NICE assesses new treatments as they become available.
There are lots of ongoing developments in the area of treatment for wet macular degeneration. Most treatments cannot bring back damaged cells, but can stop your vision getting worse. Treatments that may offer some visual improvement for some people are available.
The sight problems with wet macular degeneration are due to blood vessels growing where they affect the cells you use for detailed vision. Treatment needs to happen as soon as possible as your vision can get worse quickly with wet macular degeneration.
Drug treatments (known as anti-angiogenics or anti-vascular endothelial growth factor agents) work by reducing the growth of blood vessels, reducing bleeding and leaking. The drug is injected into the gel inside your eye and can stop blood vessels growing and even cause them to regress, which might improve your sight. The injection is painless and needs to be repeated every month for the first three months then on an ‘as required’ basis. Monthly follow-ups with your ophthalmic team are required in the long term to enable early intervention and re-intervention when needed. This treatment is usually only suitable for people with recent onset of wet macular degeneration. Unfortunately, people with long standing visual loss due to wet AMD usually have scar formation in the macula already and do not benefit from these treatments.
No one has yet found a successful treatment for dry macular degeneration, there are research projects looking at stem cell and gene therapy at present. You can get news of research projects on the Macular Society website.
Although there is no treatment for the condition, this does not mean that nothing can be done to help you. You can use your remaining vision with the assistance of magnifiers, equipment, training and support. Over three quarters of all people with low vision can be helped with simple magnifiers and advice on appropriate lighting, however, even a simple magnifier needs careful use and you may need to be shown how to use it. Be sure to ask about having a low vision assessment.
To find out about equipment that might help, you can contact RNIB, speak to your GP or local authority’s social care department about local support. The Macular Society has a leaflet about low vision aids and also offers a counselling service. There is likely to be a group for people with sight problems local to you that can help you with practical training and support, just contact the Macular Society.
Macular degeneration can be frustrating for the person experiencing it. Suddenly it can become harder to read small print, look up telephone numbers, tell the time on your watch and more. It is also confusing because your peripheral vision may be unaffected. Make things easier by ensuring that there is good light at home. Look into obtaining large print or talking books and write notes in a clear bold pen. Support the person you care for to find out more about local low vision services so they can access magnifiers and other equipment to help them be independent. If your loved one lacks confidence getting out and about, check out the Macular Society’s information on being a ‘sighted guide’ for someone with sight problems. You can also enquire about the availability of mobility training through the local rehabilitation officer. Local branches of the Macular Society often offer excellent support and are well worth getting in touch with.

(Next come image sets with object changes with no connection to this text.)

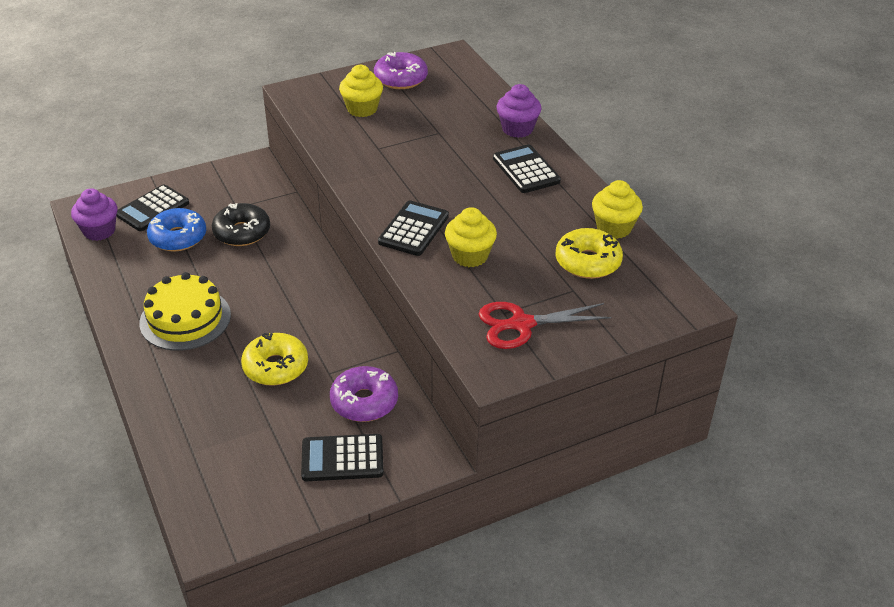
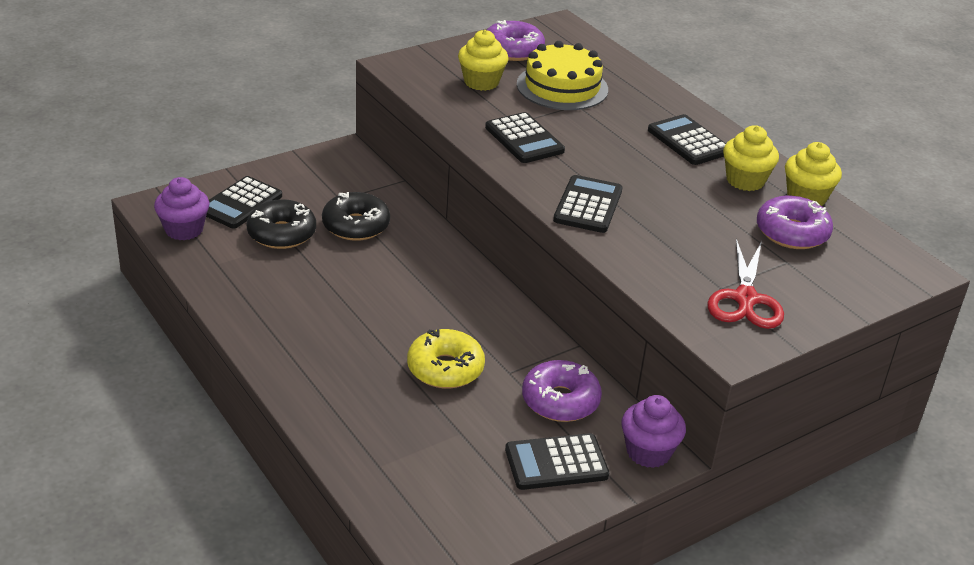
camera: 10 degrees left, 5 degrees down
yellow cake [139,272,231,351] -> yellow cake moved to [517,41,608,110]
blue donut [147,208,206,251] -> black donut [247,199,316,249]
yellow cupcake [445,207,497,267] -> yellow cupcake moved to [723,125,779,191]
red scissors [479,302,611,349] -> red scissors turned 60 degrees counterclockwise [708,239,784,329]
purple cupcake [497,84,541,138] -> purple cupcake moved to [621,395,686,468]
yellow donut [556,228,623,279] -> purple donut [757,196,833,249]
none -> black calculator [485,112,565,163]

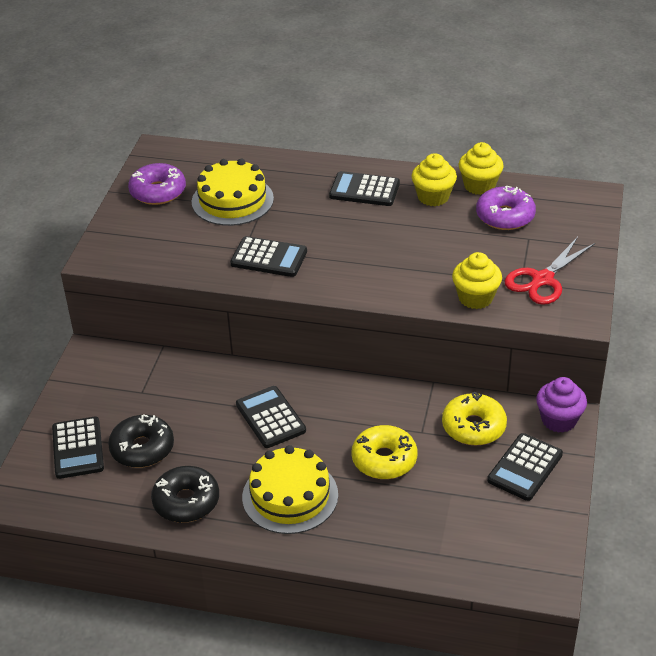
camera: 40 degrees left, 5 degrees up
purple cupcake [154,177,209,240] -> none
black donut [322,192,390,241] -> black donut moved to [151,466,219,523]
yellow cupcake [458,30,509,91] -> yellow cupcake moved to [452,252,502,309]
purple donut [522,360,602,422] -> yellow donut [442,392,507,446]
black calculator [553,175,622,233] -> black calculator moved to [236,386,306,448]
red scissors [708,239,784,329] -> red scissors turned 75 degrees clockwise [504,237,595,305]
none -> yellow cake [242,445,338,534]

It is not necessary to be registered as visually impaired or severely visually impaired, to be able to access low vision aid services. Low vision aid services in most areas have a relatively open access policy and your ophthalmologist, eye nurse or optician may be able to refer you without you needing to be on the visually impaired register.
If one eye is already affected and you are getting symptoms in the other eye, most NHS or private retinal specialists will have a rapid access system in place which you can access directly or through your GP.